## Exercise brief
Copy out exactly the lines from the line containing "left shoulder: (503, 418)" to the end of the listing.
[[ Entries shown open ]]
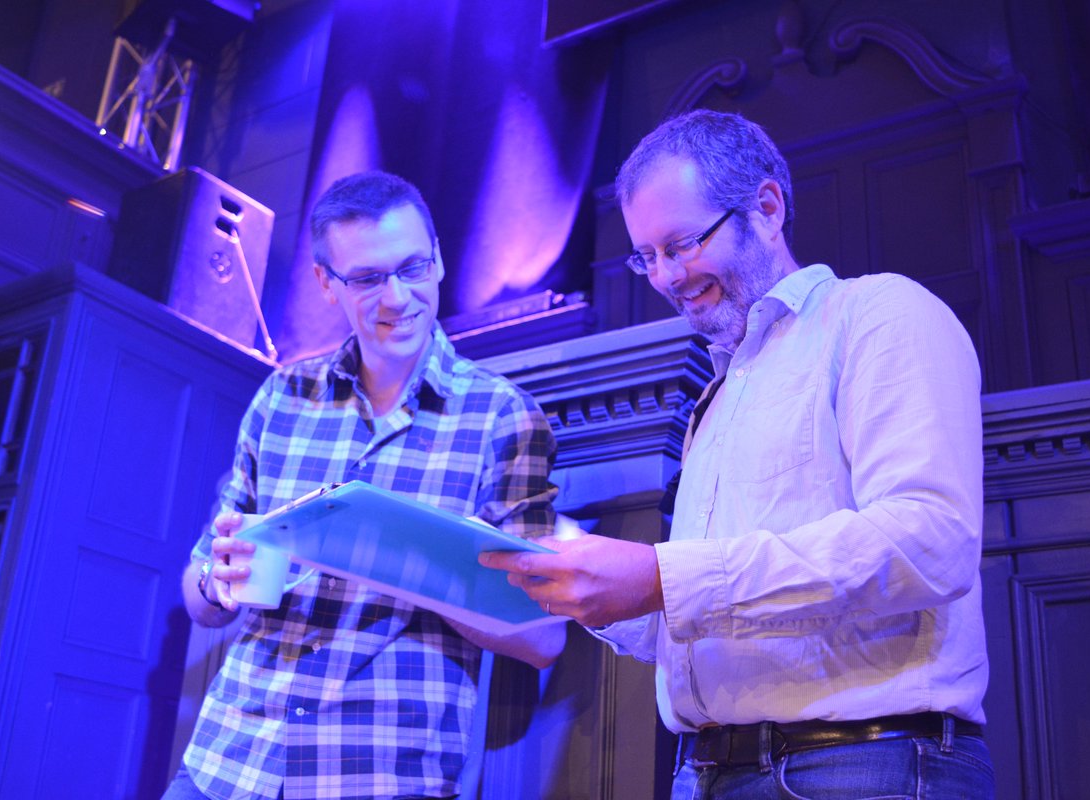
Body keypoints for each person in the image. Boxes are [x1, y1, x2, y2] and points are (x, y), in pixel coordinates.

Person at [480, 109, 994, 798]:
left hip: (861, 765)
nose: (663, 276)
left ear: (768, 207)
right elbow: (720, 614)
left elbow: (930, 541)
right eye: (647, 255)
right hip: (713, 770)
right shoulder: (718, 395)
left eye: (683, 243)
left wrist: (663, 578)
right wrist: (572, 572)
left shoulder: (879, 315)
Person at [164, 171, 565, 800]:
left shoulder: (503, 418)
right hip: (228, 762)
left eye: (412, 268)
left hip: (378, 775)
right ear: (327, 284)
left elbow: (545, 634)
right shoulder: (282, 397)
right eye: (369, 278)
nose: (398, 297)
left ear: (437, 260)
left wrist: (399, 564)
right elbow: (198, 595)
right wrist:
[[ Entries shown closed ]]
## Answer to the problem
left shoulder: (503, 418)
right hip: (228, 762)
left eye: (412, 268)
left hip: (378, 775)
right ear: (327, 284)
left elbow: (545, 634)
right shoulder: (282, 397)
right eye: (369, 278)
nose: (398, 297)
left ear: (437, 260)
left wrist: (399, 564)
right elbow: (198, 595)
right wrist:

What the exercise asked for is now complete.